* start EXTRACTED TEXT *

Re: Plans for the future iceberg 0.11.0 release

2020-11-02 Thread OpenInx
Hi Ryan

Got your plan ! If we plan to release 0.11.0 in November tentatively, then
for flink I think we could finish the rewrite actions and flink streaming
reader firstly.

The flink cdc integration work and FLIP-27 would need more work, it's good
to not block the release 0.11.0. But we could still make good progress in a
separate PR.

Thanks.


On Tue, Nov 3, 2020 at 7:01 AM Ryan Blue  wrote:

> Thanks for starting the 0.11.0 milestone! In the last sync, we talked
> about having a release in November to make the new catalogs and possibly
> S3FileIO available, so those should tentatively go on the 0.11.0 list as
> well. I say tentatively because I'm in favor of releasing when features are
> ready and trying not to block at this stage in the project.
>
> In addition, I think we can make some progress on Hive integration. There
> is a PR to create tables using Hive DDL without needing to pass a
> JSON-serialized schema that would be good to get in, and I think it would
> be good to get the basic write path committed as well.

* end EXTRACTED TEXT *

*EXERCISES TO COMPLETE:*
1 - Summarize the release thread in two sentences.
2 - Print the part of the release thread from "The flink cdc" up to and including "in the project.".

* start DATA SECTION *

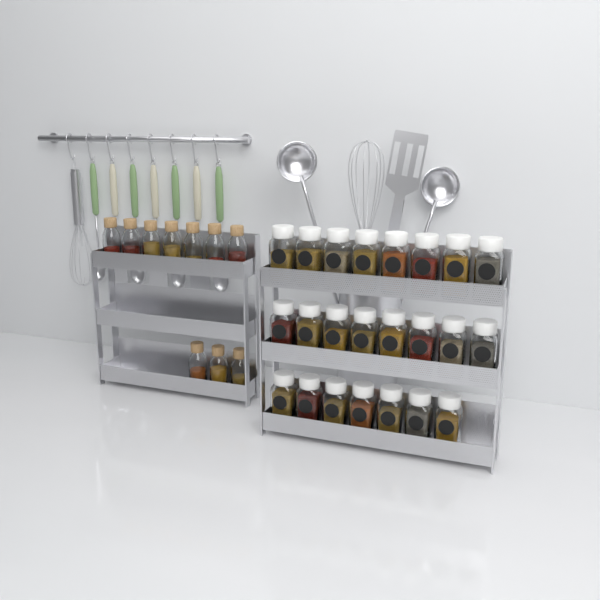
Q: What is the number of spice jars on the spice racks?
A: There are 23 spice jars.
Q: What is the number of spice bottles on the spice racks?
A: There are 10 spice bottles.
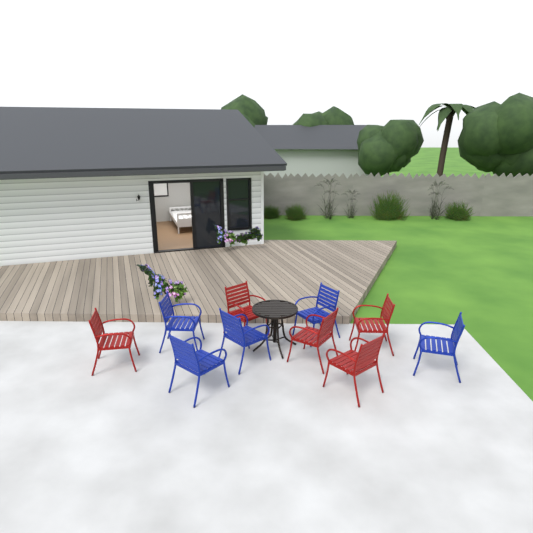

* end DATA SECTION *

*SOLUTIONS TO THE PROBLEMS:*
1 - OpenInx replies that, for a November 0.11.0 release, the Flink rewrite actions and Flink streaming reader could be finished first, while the Flink CDC integration and FLIP-27 need more work and shouldn't block the release but can still progress in a separate PR. The quoted message from Ryan Blue suggests tentatively adding the new catalogs and possibly S3FileIO to the 0.11.0 list, and making progress on Hive integration, including a PR to create tables using Hive DDL and committing the basic write path.

2 -
The flink cdc integration work and FLIP-27 would need more work, it's good
to not block the release 0.11.0. But we could still make good progress in a
separate PR.

Thanks.


On Tue, Nov 3, 2020 at 7:01 AM Ryan Blue  wrote:

> Thanks for starting the 0.11.0 milestone! In the last sync, we talked
> about having a release in November to make the new catalogs and possibly
> S3FileIO available, so those should tentatively go on the 0.11.0 list as
> well. I say tentatively because I'm in favor of releasing when features are
> ready and trying not to block at this stage in the project.